# Here's Hooch!!



## RickGibbs (Dec 16, 2005)

Yeah.....he looks like a ham....posing for the camera...


----------



## PeggyK (Apr 16, 2005)

He looks like he LOVES the camera!!! And he definiteky looks like a happy fella!


----------



## kra (Oct 2, 2006)

Yep, that's a four legged HAM! Happy and go lucky as they get!
Nice picture!


----------



## vrocco1 (Feb 25, 2006)

LOL, he is cute. I'd say ham describes him perfectly.


----------



## maryjean (Jul 13, 2005)

LOl...he is just like my brutus! In his pic his head is always held like just like that!

mary jean


----------



## Lexie's Mom (Dec 14, 2005)

He does look cheesy in that picture. He loves the camera. Rotties always look like they are smiling. He is quite the sweetheart. Very gentle and calm. Him and Lexie get along wonderfully. Lexie is only about 70 lbs maybe even 65 but she is the boss of him. It's so funny.


----------



## RickGibbs (Dec 16, 2005)

Lexie's Mom said:


> Him and Lexie get along wonderfully. Lexie is only about 70 lbs maybe even 65 but she is the boss of him. It's so funny.


Well, that's real life, though, right?


----------



## Lexie's Mom (Dec 14, 2005)

I didn't say you could speak Rick LOL


----------



## RickGibbs (Dec 16, 2005)

Lexie's Mom said:


> I didn't say you could speak Rick LOL


So sorry, ma'am. I should've asked first....:


----------



## Lexie's Mom (Dec 14, 2005)

Next time, email or pm first before posting sir LOL


----------



## heidi_pooh (Feb 9, 2006)

Hooch just has this look on his face like, "How can I get Mommy to crack her head open this time?"


----------



## RickGibbs (Dec 16, 2005)

heidi_pooh said:


> Hooch just has this look on his face like, "How can I get Mommy to crack her head open this time?"


:lol: Yeah......I forgot about that..... How's the skull doing, anyway?


----------



## heidi_pooh (Feb 9, 2006)

:banghead: :banghead: :banghead: :banghead: :banghead: :banghead: :banghead: :banghead: :banghead:


----------



## RickGibbs (Dec 16, 2005)

heidi_pooh said:


> :banghead: :banghead: :banghead: :banghead: :banghead: :banghead: :banghead: :banghead: :banghead:


Yep.....that's the Lisa smiley.... :banghead:


----------



## Lexie's Mom (Dec 14, 2005)

LOL It's 6am here and i turned on the PC to see what's going on. LOL Nothing like a good laugh when you first wake up. 

My head is good, thank you!!!


----------



## RickGibbs (Dec 16, 2005)

Lexie's Mom said:


> My head is good, thank you!!!


Well, I'm glad it got a laugh out of you. You got your own smiley out of the deal.....


----------

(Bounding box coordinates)

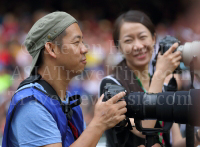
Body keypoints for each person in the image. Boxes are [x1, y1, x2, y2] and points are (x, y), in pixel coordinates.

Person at [2, 11, 127, 147]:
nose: (85, 49)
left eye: (83, 42)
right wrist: (99, 123)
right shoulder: (31, 104)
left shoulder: (68, 100)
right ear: (51, 49)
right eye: (76, 42)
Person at [99, 10, 182, 147]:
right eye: (128, 40)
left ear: (154, 38)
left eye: (142, 37)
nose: (138, 46)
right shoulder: (111, 85)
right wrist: (160, 73)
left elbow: (176, 142)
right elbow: (144, 129)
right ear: (118, 47)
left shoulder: (164, 87)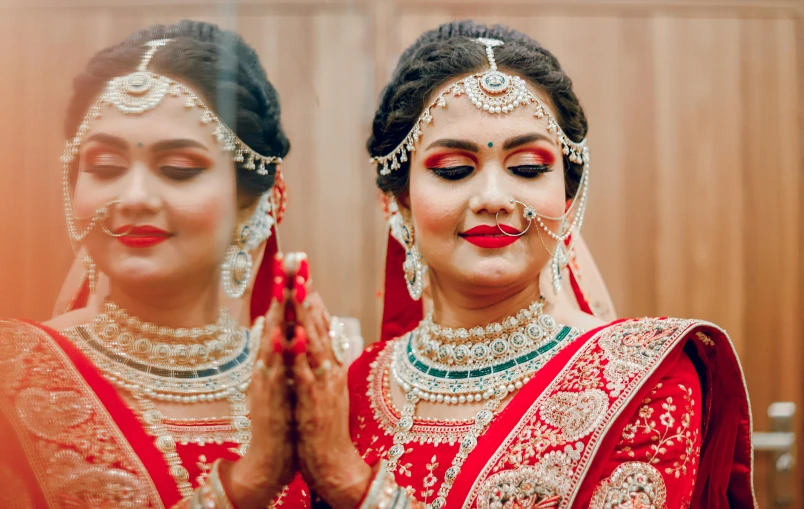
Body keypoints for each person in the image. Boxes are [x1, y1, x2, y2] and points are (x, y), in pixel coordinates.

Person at [283, 21, 756, 509]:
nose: (494, 198)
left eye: (528, 168)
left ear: (568, 199)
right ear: (398, 205)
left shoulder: (643, 379)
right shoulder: (352, 388)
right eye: (453, 170)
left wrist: (352, 486)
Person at [0, 21, 309, 508]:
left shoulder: (303, 386)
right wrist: (240, 489)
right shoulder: (13, 370)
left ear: (251, 203)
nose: (135, 198)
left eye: (178, 170)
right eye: (104, 167)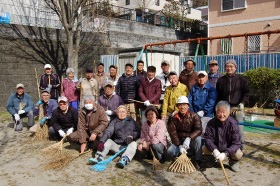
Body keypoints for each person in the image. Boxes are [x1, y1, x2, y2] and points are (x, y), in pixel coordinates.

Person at [216, 59, 249, 150]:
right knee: (224, 129)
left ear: (235, 67)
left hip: (237, 109)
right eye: (227, 66)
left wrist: (242, 103)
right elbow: (218, 95)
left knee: (239, 129)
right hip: (224, 109)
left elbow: (246, 94)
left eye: (231, 66)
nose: (229, 68)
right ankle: (225, 148)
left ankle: (240, 147)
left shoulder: (241, 80)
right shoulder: (221, 80)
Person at [203, 101, 243, 172]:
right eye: (219, 112)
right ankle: (211, 159)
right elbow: (207, 138)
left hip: (228, 148)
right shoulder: (211, 123)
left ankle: (233, 162)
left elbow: (236, 143)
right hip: (216, 147)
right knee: (204, 148)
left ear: (229, 112)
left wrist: (226, 153)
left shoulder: (233, 124)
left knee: (238, 154)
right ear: (216, 112)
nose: (221, 115)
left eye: (224, 112)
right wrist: (214, 149)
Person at [167, 96, 203, 170]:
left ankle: (198, 160)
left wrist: (189, 138)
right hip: (179, 142)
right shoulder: (174, 118)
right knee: (170, 152)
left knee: (199, 139)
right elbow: (173, 133)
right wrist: (180, 145)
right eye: (180, 105)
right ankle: (182, 153)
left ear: (188, 106)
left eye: (184, 105)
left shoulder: (194, 116)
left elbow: (199, 129)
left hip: (190, 142)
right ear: (177, 107)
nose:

> **TO DO**: Copy out the forum thread about Hooch word for word, everything from "He looks like he" down to "Nice picture!". These lines are separate material with no connection to the forum thread about Hooch.

> **ANSWER TO THE PROBLEM**:
He looks like he LOVES the camera!!! And he definiteky looks like a happy fella!


----------



## kra (Oct 2, 2006)

Yep, that's a four legged HAM! Happy and go lucky as they get!
Nice picture!